Problem details: How would you translate this sentence from the article on Anthropic's code and cooling demand into Spanish: "Engineers merged eight times more code per day in the second quarter of 2026 than they did in 2024."

Quoted passage:
-------

Claude Wrote 80% of Anthropic's Code in May. $18,000 of Compute Did 97% of a Human Research Job. The Cooling Demand Curve Just Got Steeper.

Anthropic published a piece this week from its institute on recursive self-improvement. The essay includes a set of internal numbers worth pulling out. As of May 2026, more than 80 percent of Anthropic's production code was authored by Claude. Engineers merged eight times more code per day in the second quarter of 2026 than they did in 2024. In an April research project, roughly $18,000 of compute over 800 cumulative hours recovered 97 percent of a performance gap that two human researchers had addressed at 23 percent in a week.

The Compute Multiplier is the Cooling Story

The Cooling Report is not an AI safety publication. The reason the Anthropic numbers belong here is that they describe a shifting elasticity in compute demand. For most of the last three years, forecasts of accelerator and cooling demand have been gated by how fast human research teams can use the available compute productively. If model development itself becomes substantially automated, the rate-limiting step moves from human researcher hours to available accelerator hours, and the demand curve for compute becomes much less elastic with respect to headcount.

-------

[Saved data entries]
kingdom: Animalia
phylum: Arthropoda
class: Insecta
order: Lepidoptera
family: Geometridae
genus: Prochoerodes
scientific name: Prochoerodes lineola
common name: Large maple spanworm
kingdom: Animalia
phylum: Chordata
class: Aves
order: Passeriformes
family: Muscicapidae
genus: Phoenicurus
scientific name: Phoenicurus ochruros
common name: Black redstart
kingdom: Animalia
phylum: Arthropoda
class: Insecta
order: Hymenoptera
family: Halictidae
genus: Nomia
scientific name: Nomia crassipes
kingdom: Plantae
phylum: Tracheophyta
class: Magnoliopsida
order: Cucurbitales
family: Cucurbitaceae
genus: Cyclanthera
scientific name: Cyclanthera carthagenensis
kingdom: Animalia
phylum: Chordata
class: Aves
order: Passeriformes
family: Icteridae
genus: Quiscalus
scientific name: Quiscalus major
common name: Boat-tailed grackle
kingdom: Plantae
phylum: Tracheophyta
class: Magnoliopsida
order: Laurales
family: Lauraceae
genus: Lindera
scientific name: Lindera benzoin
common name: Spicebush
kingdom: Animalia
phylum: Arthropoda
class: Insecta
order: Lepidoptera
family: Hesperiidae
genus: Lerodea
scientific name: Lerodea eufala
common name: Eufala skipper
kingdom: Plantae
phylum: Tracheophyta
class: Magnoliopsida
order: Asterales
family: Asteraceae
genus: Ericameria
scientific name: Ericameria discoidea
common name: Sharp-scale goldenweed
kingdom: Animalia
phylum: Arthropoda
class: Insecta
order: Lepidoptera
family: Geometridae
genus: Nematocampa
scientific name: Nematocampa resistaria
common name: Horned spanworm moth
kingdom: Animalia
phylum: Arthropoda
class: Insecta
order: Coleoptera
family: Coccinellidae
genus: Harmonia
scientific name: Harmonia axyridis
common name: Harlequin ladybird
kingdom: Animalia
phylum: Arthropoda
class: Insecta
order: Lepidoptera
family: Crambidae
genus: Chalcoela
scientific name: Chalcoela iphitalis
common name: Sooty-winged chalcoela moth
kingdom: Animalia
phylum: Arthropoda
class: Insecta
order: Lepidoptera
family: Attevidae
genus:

-------

Output for this exercise: Los ingenieros fusionaron ocho veces más código por día en el segundo trimestre de 2026 que en 2024.